Rosalie de Wildt
WW knipoog 51
Als je kwaad bent, kun je schreeuwen om je hart te luchten of zwijgen tot je er ziek van wordt. Als je verdriet hebt, kun je huilen of je afsluiten. Als je bang bent is vluchten een voor de hand liggende oplossing, maar meestal durf je dat dan natuurlijk juist niet. Vaak redden we ons dan maar door de zwaardere kant van het bestaan heen met een leugentje om bestwil, waarbij het overigens altijd de vraag is om wiens beste wil het gaat. Heel soms durft iemand wat hij of zij ervaart onverbloemd te uiten, wat bijvoorbeeld wel voorkomt op het moment van sterven, als er niets meer is om bang voor te zijn omdat er toch niets meer te verliezen valt.
Om eerlijk te kunnen zijn moet je dus niet te bang zijn. Hoe veiliger iemand zich voelt, hoe minder bedreigd hij wordt, des te eerlijker hij zal zijn. Dronkaards en kleine kinderen zijn vaak erg eerlijk omdat ze tijdelijk niet- of, in het geval van kinderen, nog niet bang genoeg zijn om te hoeven liegen.
In het verlengde daarvan is het een leuke vraag of we, als het gaat om een beetje of helemaal geen bewustzijn, nog van eerlijkheid kunnen spreken? Bijvoorbeeld als het gaat om baby’s of om planten en dingen? Kan een pasgeborene zich anders voordoen dan hij is? Kun je een madeliefje wantrouwen? Hoe eerlijk is je rechterschoen?

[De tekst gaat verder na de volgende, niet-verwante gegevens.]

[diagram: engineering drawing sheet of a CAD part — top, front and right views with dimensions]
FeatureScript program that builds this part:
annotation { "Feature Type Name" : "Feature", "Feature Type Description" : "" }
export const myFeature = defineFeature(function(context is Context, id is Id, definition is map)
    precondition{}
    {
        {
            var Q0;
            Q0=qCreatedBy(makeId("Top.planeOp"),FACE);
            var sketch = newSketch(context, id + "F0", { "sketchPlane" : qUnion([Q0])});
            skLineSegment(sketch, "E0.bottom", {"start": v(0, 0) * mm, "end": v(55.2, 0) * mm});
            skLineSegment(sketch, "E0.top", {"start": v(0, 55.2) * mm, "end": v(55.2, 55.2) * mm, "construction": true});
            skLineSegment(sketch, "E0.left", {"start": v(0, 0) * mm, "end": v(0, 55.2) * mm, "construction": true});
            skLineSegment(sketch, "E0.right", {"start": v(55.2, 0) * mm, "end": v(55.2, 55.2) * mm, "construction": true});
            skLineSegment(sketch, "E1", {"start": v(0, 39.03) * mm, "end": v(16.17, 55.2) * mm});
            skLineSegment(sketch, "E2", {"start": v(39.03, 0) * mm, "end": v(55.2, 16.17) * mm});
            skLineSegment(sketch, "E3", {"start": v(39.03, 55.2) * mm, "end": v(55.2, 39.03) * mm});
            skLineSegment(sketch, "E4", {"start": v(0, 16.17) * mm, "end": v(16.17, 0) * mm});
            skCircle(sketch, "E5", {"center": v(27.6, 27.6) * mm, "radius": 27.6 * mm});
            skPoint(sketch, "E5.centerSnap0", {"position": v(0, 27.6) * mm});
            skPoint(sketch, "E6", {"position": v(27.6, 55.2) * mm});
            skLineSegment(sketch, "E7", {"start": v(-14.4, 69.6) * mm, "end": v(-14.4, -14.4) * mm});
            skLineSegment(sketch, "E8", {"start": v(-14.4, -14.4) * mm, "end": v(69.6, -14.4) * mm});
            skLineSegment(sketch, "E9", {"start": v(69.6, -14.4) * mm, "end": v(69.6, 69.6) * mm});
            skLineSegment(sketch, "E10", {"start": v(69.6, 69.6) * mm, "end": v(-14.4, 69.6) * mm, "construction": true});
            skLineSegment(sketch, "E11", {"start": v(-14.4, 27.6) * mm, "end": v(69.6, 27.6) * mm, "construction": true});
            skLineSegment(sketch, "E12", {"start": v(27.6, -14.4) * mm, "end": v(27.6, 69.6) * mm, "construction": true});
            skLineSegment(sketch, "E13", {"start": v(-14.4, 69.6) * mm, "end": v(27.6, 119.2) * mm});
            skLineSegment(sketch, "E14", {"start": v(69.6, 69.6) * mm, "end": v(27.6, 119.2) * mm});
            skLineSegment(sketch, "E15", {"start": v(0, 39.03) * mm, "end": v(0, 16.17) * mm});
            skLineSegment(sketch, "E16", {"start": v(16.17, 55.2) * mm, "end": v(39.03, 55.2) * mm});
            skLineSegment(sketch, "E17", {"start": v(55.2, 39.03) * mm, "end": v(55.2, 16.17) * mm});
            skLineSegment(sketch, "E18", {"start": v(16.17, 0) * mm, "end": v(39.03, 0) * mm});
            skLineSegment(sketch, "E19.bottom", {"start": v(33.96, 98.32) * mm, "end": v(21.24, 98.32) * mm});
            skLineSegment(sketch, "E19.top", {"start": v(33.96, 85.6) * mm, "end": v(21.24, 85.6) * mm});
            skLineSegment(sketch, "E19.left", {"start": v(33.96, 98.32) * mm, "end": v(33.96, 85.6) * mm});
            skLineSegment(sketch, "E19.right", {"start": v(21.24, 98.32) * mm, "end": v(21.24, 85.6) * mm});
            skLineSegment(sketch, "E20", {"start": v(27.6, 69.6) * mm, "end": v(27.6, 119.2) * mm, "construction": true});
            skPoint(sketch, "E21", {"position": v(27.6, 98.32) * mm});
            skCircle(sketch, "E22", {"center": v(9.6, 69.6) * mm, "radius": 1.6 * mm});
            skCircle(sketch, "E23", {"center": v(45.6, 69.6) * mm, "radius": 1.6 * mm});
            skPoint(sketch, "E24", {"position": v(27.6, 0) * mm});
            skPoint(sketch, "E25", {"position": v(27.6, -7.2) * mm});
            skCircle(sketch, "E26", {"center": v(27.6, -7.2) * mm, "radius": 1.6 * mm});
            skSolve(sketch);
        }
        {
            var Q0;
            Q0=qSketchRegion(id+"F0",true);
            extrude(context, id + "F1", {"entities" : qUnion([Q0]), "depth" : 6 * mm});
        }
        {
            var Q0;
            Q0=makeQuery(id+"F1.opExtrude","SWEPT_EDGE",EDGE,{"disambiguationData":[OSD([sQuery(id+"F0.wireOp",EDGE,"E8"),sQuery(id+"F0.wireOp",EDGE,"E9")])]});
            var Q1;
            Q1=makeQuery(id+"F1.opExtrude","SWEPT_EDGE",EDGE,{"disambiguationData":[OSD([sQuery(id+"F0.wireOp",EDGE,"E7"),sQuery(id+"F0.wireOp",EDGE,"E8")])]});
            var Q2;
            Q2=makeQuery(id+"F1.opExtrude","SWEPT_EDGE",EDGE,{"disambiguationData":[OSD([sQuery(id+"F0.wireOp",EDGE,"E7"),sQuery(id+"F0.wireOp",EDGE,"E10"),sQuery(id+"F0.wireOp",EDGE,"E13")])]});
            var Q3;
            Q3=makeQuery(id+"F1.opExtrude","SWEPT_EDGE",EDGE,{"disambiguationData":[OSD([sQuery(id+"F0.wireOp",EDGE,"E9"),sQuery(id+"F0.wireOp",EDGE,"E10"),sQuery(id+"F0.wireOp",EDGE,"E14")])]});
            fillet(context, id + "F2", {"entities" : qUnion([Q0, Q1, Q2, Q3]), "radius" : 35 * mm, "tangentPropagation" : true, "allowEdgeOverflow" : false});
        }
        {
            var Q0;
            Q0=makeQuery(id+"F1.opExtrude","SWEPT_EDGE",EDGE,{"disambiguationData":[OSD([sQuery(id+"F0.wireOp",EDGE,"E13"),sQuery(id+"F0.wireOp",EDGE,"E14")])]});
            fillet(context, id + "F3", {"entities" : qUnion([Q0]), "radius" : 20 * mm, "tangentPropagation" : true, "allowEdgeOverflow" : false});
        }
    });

Tijdens de opvoeding werd ons van jongs af aan, in weerwil van de vele mondelinge aansporingen altijd de waarheid te spreken, het grote nut van oneerlijkheid voorgeleefd en we wisten al snel hoe broodnodig die kleine leugentjes waren om het vege lijf te redden. Zo lachten onze moeders aan de keukentafel hard om de foeilelijke nieuwe jurk van de inmiddels vertrokken buurvrouw, een kledingstuk waar ze haar zonet nog uitgebreid mee gecomplimenteerd had. We hoorden onze vaders beleefd lachen om de saaie woorden van een nog saaiere chef. Taal bleek in de praktijk van het alledaagse bestaan vaak niet in overeenstemming te zijn met wat onze rolmodellen werkelijk dachten.
Het aanvankelijk nog zo vertrouwde gebied van het eigen innerlijk en het directe contact met wat zich daar afspeelt, verandert gedurende het opgroeien al snel tot een vaag en onbekend terrein, een rommelige woestenij waar de naald van het levenskompas richtingloos maar wat rond zwabbert. Het uithouden van die afgeslotenheid van de werkelijkheid op straffe van uitsluiting door de omgeving maakt bang en onzeker. Emoties die, zoals we zagen, op hun beurt weer weinig ruimte laten voor de eerlijkheid waar we paradoxaal genoeg vaak zo veel belang aan lijken te hechten.